◆ Required action: Every line from the top of the records through the one bearing "34: (451, 136, 2.27)" is to be reproduced exactly, and pictures are to be left out.
── Task inputs
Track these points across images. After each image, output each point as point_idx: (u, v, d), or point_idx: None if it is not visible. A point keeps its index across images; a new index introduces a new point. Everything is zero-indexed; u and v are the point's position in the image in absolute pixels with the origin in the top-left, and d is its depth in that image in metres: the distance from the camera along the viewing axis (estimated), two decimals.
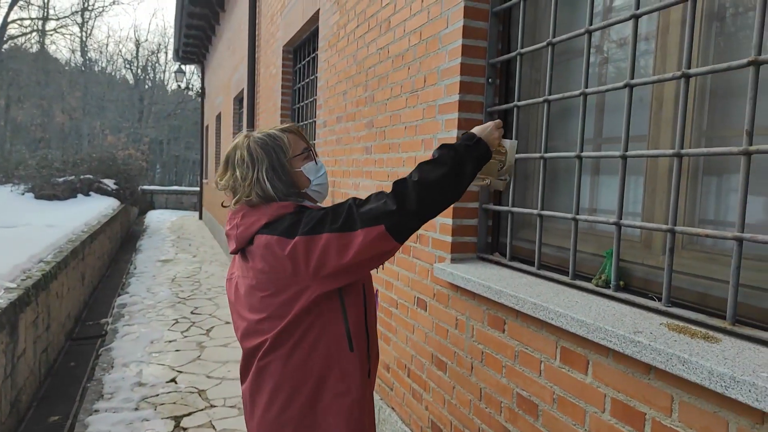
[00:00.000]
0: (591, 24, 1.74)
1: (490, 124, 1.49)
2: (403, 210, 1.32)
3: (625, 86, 1.59)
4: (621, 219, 1.63)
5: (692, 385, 1.21)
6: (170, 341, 5.23)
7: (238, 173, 1.47)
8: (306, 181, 1.54)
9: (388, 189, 1.37)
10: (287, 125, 1.59)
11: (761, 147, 1.23)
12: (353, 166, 3.47)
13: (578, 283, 1.79)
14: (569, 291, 1.77)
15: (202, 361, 4.73)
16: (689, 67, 1.41)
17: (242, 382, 1.57)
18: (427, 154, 2.47)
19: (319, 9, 4.31)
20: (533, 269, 2.00)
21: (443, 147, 1.41)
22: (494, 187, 1.59)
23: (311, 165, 1.56)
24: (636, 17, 1.56)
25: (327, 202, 1.90)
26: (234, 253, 1.52)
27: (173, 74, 18.24)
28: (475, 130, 1.47)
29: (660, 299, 1.51)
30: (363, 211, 1.34)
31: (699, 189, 1.54)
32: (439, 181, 1.35)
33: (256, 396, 1.49)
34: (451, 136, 2.27)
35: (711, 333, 1.30)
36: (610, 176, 1.86)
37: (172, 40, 29.70)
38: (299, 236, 1.34)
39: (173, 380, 4.27)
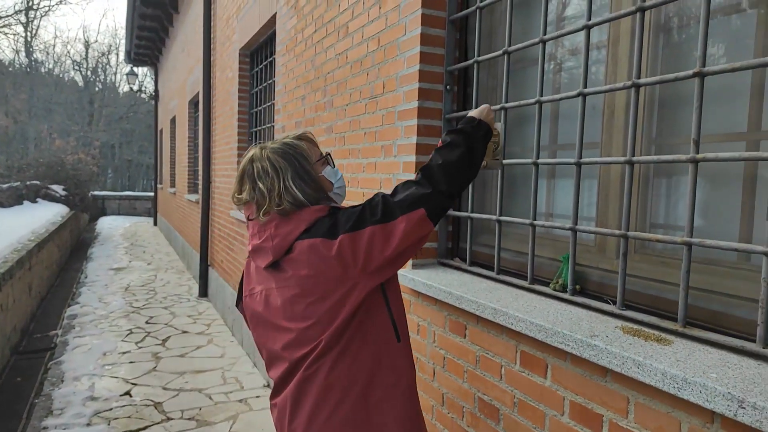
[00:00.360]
0: (545, 34, 1.77)
1: (484, 106, 1.55)
2: (437, 191, 1.38)
3: (578, 95, 1.63)
4: (576, 224, 1.67)
5: (647, 387, 1.25)
6: (124, 353, 5.07)
7: (261, 186, 1.44)
8: (329, 185, 1.56)
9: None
10: (300, 133, 1.59)
11: (708, 155, 1.28)
12: None
13: (536, 287, 1.82)
14: (528, 295, 1.80)
15: (157, 372, 4.59)
16: (639, 77, 1.46)
17: (277, 393, 1.52)
18: (388, 160, 2.47)
19: (275, 13, 4.26)
20: (493, 274, 2.03)
21: (450, 132, 1.49)
22: (491, 167, 1.66)
23: (329, 169, 1.58)
24: (588, 28, 1.60)
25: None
26: (269, 266, 1.46)
27: (125, 76, 17.71)
28: (473, 113, 1.53)
29: (615, 302, 1.55)
30: (399, 199, 1.39)
31: (650, 194, 1.60)
32: (460, 161, 1.42)
33: (302, 401, 1.43)
34: (411, 142, 2.28)
35: (663, 335, 1.35)
36: (566, 179, 1.90)
37: (123, 42, 28.91)
38: (343, 234, 1.35)
39: (128, 393, 4.14)
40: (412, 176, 2.27)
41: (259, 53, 5.42)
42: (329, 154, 1.60)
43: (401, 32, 2.36)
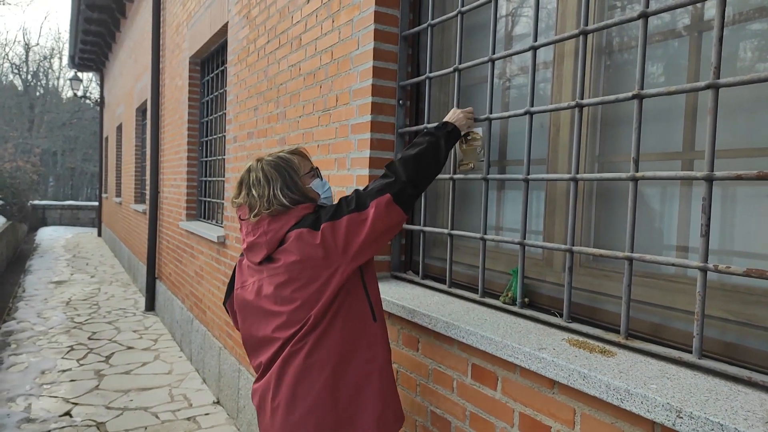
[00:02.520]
0: (494, 53, 1.82)
1: (453, 109, 1.82)
2: (399, 180, 1.59)
3: (525, 113, 1.67)
4: (525, 239, 1.71)
5: (592, 398, 1.29)
6: (64, 371, 4.83)
7: (254, 192, 1.65)
8: (316, 195, 1.75)
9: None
10: (294, 148, 1.79)
11: (646, 173, 1.34)
12: None
13: (487, 300, 1.85)
14: (479, 309, 1.83)
15: (100, 390, 4.40)
16: (582, 97, 1.52)
17: (261, 377, 1.71)
18: (341, 173, 2.47)
19: (227, 22, 4.21)
20: (445, 287, 2.05)
21: (418, 135, 1.72)
22: (477, 168, 1.89)
23: (318, 182, 1.77)
24: (534, 49, 1.65)
25: None
26: (263, 260, 1.66)
27: (69, 81, 17.02)
28: (447, 117, 1.80)
29: (562, 315, 1.59)
30: (368, 190, 1.60)
31: (593, 210, 1.65)
32: (420, 155, 1.63)
33: (285, 375, 1.62)
34: (364, 156, 2.29)
35: (607, 347, 1.39)
36: (516, 191, 1.95)
37: (67, 46, 27.78)
38: (324, 224, 1.56)
39: (68, 413, 3.95)
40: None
41: (210, 62, 5.33)
42: (318, 168, 1.80)
43: (354, 46, 2.37)
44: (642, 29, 1.35)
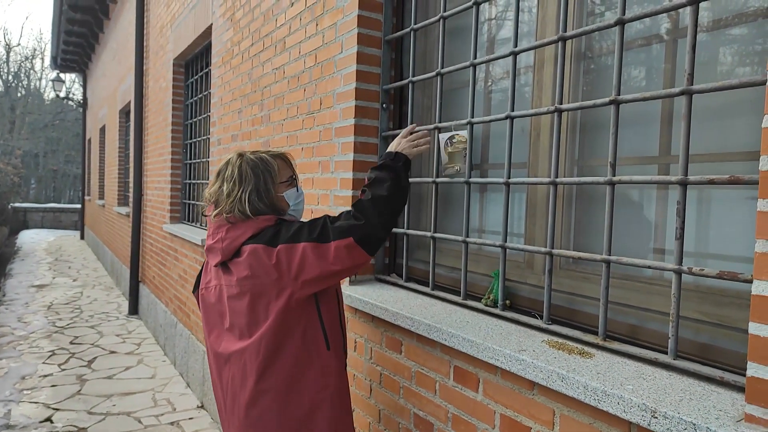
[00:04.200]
0: (476, 58, 1.84)
1: (397, 139, 1.77)
2: (368, 223, 1.53)
3: (506, 117, 1.69)
4: (506, 242, 1.73)
5: (570, 399, 1.30)
6: (45, 376, 4.77)
7: (224, 188, 1.61)
8: (286, 206, 1.71)
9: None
10: (278, 152, 1.74)
11: (623, 178, 1.36)
12: None
13: (469, 303, 1.87)
14: (461, 311, 1.84)
15: (82, 396, 4.35)
16: (561, 102, 1.54)
17: (219, 385, 1.71)
18: (325, 176, 2.47)
19: (211, 24, 4.19)
20: (428, 290, 2.06)
21: (374, 170, 1.67)
22: (463, 171, 1.89)
23: (292, 192, 1.72)
24: (515, 54, 1.67)
25: None
26: (217, 265, 1.65)
27: (51, 82, 16.81)
28: (391, 147, 1.75)
29: (542, 317, 1.61)
30: (335, 225, 1.54)
31: (573, 213, 1.68)
32: (388, 195, 1.59)
33: (240, 395, 1.62)
34: (348, 159, 2.30)
35: (586, 349, 1.41)
36: (498, 193, 1.96)
37: (49, 46, 27.41)
38: (281, 244, 1.53)
39: (48, 419, 3.90)
40: (350, 193, 2.28)
41: (195, 64, 5.30)
42: (295, 177, 1.76)
43: (338, 50, 2.38)
44: (618, 36, 1.38)
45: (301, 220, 1.70)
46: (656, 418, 1.07)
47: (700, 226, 1.36)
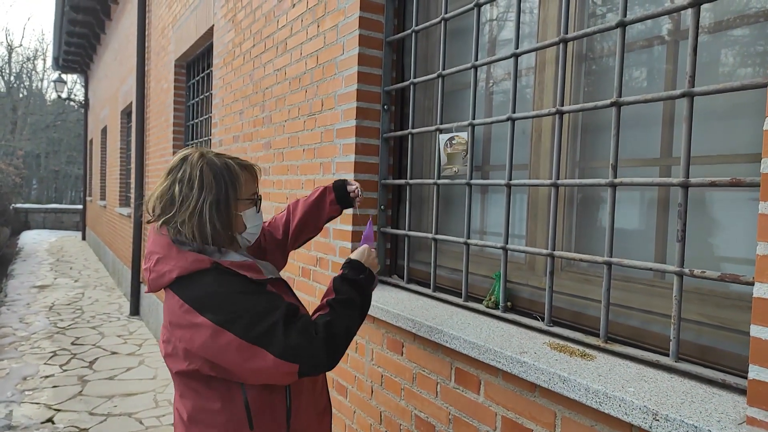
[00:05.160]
0: (477, 59, 1.84)
1: (364, 249, 1.55)
2: (330, 360, 1.30)
3: (507, 119, 1.69)
4: (507, 243, 1.72)
5: (572, 401, 1.30)
6: (47, 376, 4.77)
7: (176, 191, 1.30)
8: (242, 227, 1.42)
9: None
10: (248, 162, 1.45)
11: (624, 180, 1.36)
12: None
13: (470, 304, 1.87)
14: (462, 313, 1.84)
15: (84, 396, 4.36)
16: (563, 104, 1.54)
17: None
18: (327, 177, 2.47)
19: (213, 25, 4.20)
20: (429, 291, 2.06)
21: (345, 282, 1.44)
22: (461, 172, 1.88)
23: (252, 212, 1.44)
24: (516, 56, 1.67)
25: None
26: (149, 292, 1.41)
27: (53, 83, 16.83)
28: (355, 255, 1.54)
29: (543, 319, 1.61)
30: (290, 341, 1.24)
31: (574, 215, 1.68)
32: (357, 324, 1.42)
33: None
34: (349, 160, 2.30)
35: (587, 351, 1.41)
36: (499, 195, 1.96)
37: (51, 47, 27.43)
38: (206, 320, 1.22)
39: (50, 420, 3.90)
40: None
41: (196, 65, 5.31)
42: (260, 198, 1.49)
43: (339, 51, 2.38)
44: (620, 38, 1.38)
45: (243, 263, 1.36)
46: (658, 420, 1.07)
47: (703, 228, 1.36)
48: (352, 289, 1.42)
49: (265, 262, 1.59)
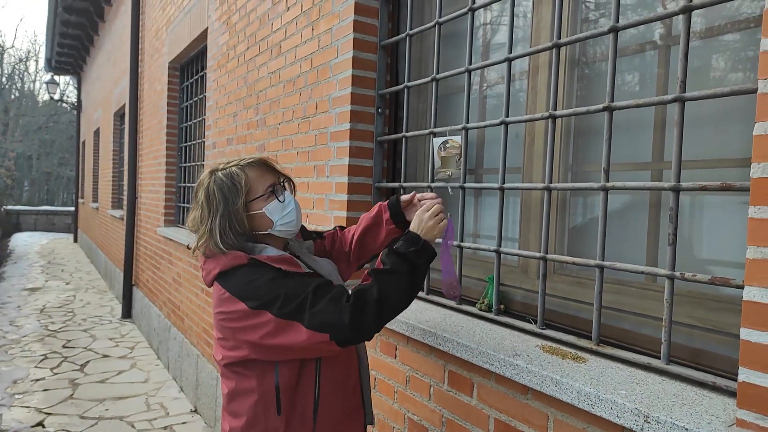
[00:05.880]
0: (471, 63, 1.85)
1: (426, 216, 1.41)
2: (355, 328, 1.28)
3: (500, 123, 1.70)
4: (500, 246, 1.73)
5: (564, 404, 1.31)
6: (37, 380, 4.74)
7: (197, 215, 1.43)
8: (269, 223, 1.45)
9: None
10: (252, 158, 1.46)
11: (616, 183, 1.37)
12: None
13: (464, 307, 1.87)
14: (456, 315, 1.85)
15: (75, 400, 4.33)
16: (555, 108, 1.55)
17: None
18: (321, 180, 2.48)
19: (207, 28, 4.20)
20: (423, 294, 2.06)
21: (392, 254, 1.35)
22: (455, 176, 1.86)
23: (274, 205, 1.44)
24: (509, 60, 1.68)
25: None
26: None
27: (45, 84, 16.75)
28: (414, 226, 1.41)
29: (536, 322, 1.62)
30: (316, 310, 1.28)
31: (567, 218, 1.69)
32: (398, 297, 1.33)
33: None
34: (343, 163, 2.30)
35: (579, 353, 1.42)
36: (493, 197, 1.97)
37: (43, 48, 27.30)
38: (245, 304, 1.31)
39: (40, 424, 3.87)
40: (344, 197, 2.28)
41: (190, 67, 5.30)
42: (278, 185, 1.48)
43: (334, 55, 2.38)
44: (612, 43, 1.39)
45: (281, 257, 1.41)
46: (649, 422, 1.08)
47: (694, 231, 1.37)
48: (399, 260, 1.34)
49: (325, 259, 1.65)
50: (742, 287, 1.00)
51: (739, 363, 0.97)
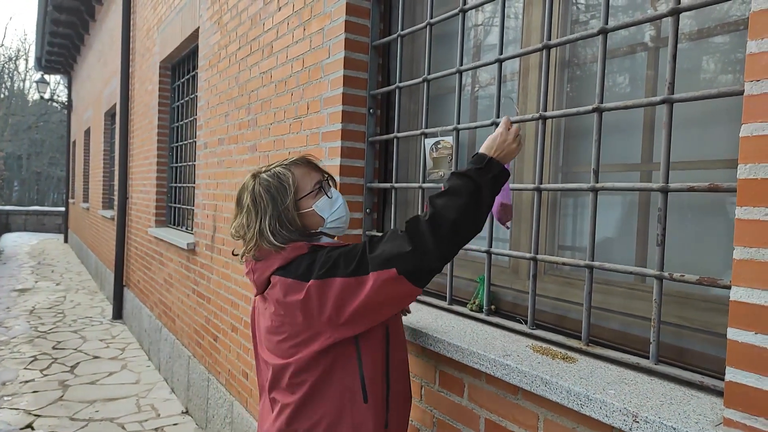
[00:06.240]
0: (462, 64, 1.85)
1: (499, 134, 1.31)
2: (419, 252, 1.21)
3: (491, 124, 1.71)
4: (491, 247, 1.74)
5: (554, 404, 1.31)
6: (27, 381, 4.70)
7: (244, 221, 1.40)
8: (319, 221, 1.45)
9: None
10: (296, 157, 1.46)
11: (606, 184, 1.38)
12: (236, 189, 3.37)
13: (455, 308, 1.88)
14: (447, 316, 1.85)
15: (65, 401, 4.29)
16: (546, 109, 1.56)
17: (262, 415, 1.53)
18: None
19: (198, 27, 4.18)
20: None
21: (453, 176, 1.28)
22: (447, 176, 1.69)
23: (323, 201, 1.44)
24: (500, 61, 1.69)
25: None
26: (257, 295, 1.47)
27: (35, 84, 16.62)
28: (486, 146, 1.31)
29: (526, 322, 1.62)
30: (375, 254, 1.26)
31: (557, 219, 1.69)
32: (457, 217, 1.23)
33: (265, 427, 1.45)
34: (335, 164, 2.30)
35: (569, 353, 1.42)
36: None
37: (33, 47, 27.11)
38: (313, 280, 1.28)
39: (29, 426, 3.84)
40: None
41: (181, 67, 5.28)
42: (324, 182, 1.47)
43: (325, 55, 2.38)
44: (601, 45, 1.40)
45: (338, 243, 1.44)
46: (637, 422, 1.08)
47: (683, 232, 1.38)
48: (459, 181, 1.26)
49: None
50: (729, 287, 1.01)
51: (726, 362, 0.98)
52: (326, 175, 1.52)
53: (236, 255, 1.47)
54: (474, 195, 1.24)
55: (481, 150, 1.31)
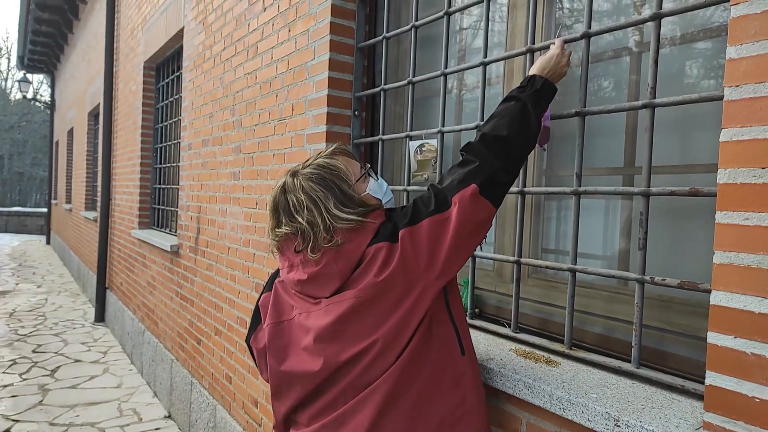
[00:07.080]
0: (446, 67, 1.85)
1: (555, 55, 1.37)
2: (486, 165, 1.24)
3: (475, 127, 1.70)
4: (475, 250, 1.73)
5: (536, 408, 1.31)
6: (5, 386, 4.61)
7: (301, 220, 1.26)
8: (376, 202, 1.37)
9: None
10: (333, 148, 1.40)
11: (588, 188, 1.38)
12: (220, 191, 3.34)
13: None
14: None
15: (44, 406, 4.22)
16: None
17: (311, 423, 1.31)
18: None
19: (183, 27, 4.14)
20: None
21: (502, 102, 1.34)
22: (431, 179, 1.81)
23: (373, 184, 1.39)
24: (484, 65, 1.69)
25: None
26: (335, 293, 1.28)
27: (17, 83, 16.39)
28: (538, 67, 1.36)
29: (510, 325, 1.62)
30: (447, 185, 1.26)
31: (541, 222, 1.69)
32: (507, 135, 1.26)
33: (351, 419, 1.24)
34: None
35: (552, 357, 1.42)
36: None
37: (15, 46, 26.72)
38: (402, 230, 1.23)
39: (7, 431, 3.76)
40: None
41: (166, 67, 5.23)
42: (370, 167, 1.43)
43: (310, 56, 2.37)
44: (584, 49, 1.40)
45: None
46: (619, 426, 1.08)
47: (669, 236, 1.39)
48: (506, 102, 1.32)
49: None
50: (710, 292, 1.01)
51: (706, 366, 0.98)
52: (363, 162, 1.47)
53: (313, 255, 1.27)
54: (520, 110, 1.29)
55: (532, 71, 1.35)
────
◆ Task solution:
Track these points across images. After each image, output each point as point_idx: (u, v, d), or point_idx: None if it is not visible. A point keeps its index across images; a new index introduces a new point. Everything is zero-indexed; u and v are the point's position in the image in absolute pixels with the origin in the top-left, and d is its depth in that image in metres: the distance from the camera along the viewing axis (estimated), two decimals.
[00:00.000]
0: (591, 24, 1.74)
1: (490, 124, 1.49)
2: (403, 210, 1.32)
3: (625, 86, 1.59)
4: (621, 219, 1.63)
5: (692, 385, 1.21)
6: (170, 341, 5.23)
7: (238, 173, 1.47)
8: (306, 181, 1.54)
9: (388, 189, 1.37)
10: (287, 125, 1.59)
11: (761, 147, 1.23)
12: (353, 166, 3.47)
13: (578, 283, 1.79)
14: (569, 291, 1.77)
15: (202, 361, 4.73)
16: (689, 67, 1.41)
17: (242, 382, 1.57)
18: (427, 154, 2.47)
19: (319, 9, 4.31)
20: (533, 269, 2.00)
21: (443, 147, 1.41)
22: (494, 187, 1.59)
23: (311, 165, 1.56)
24: (636, 17, 1.56)
25: (327, 202, 1.90)
26: (234, 253, 1.52)
27: (173, 74, 18.24)
28: (475, 130, 1.47)
29: (660, 299, 1.51)
30: (363, 211, 1.34)
31: (699, 189, 1.54)
32: (439, 181, 1.35)
33: (256, 396, 1.49)
34: (451, 136, 2.27)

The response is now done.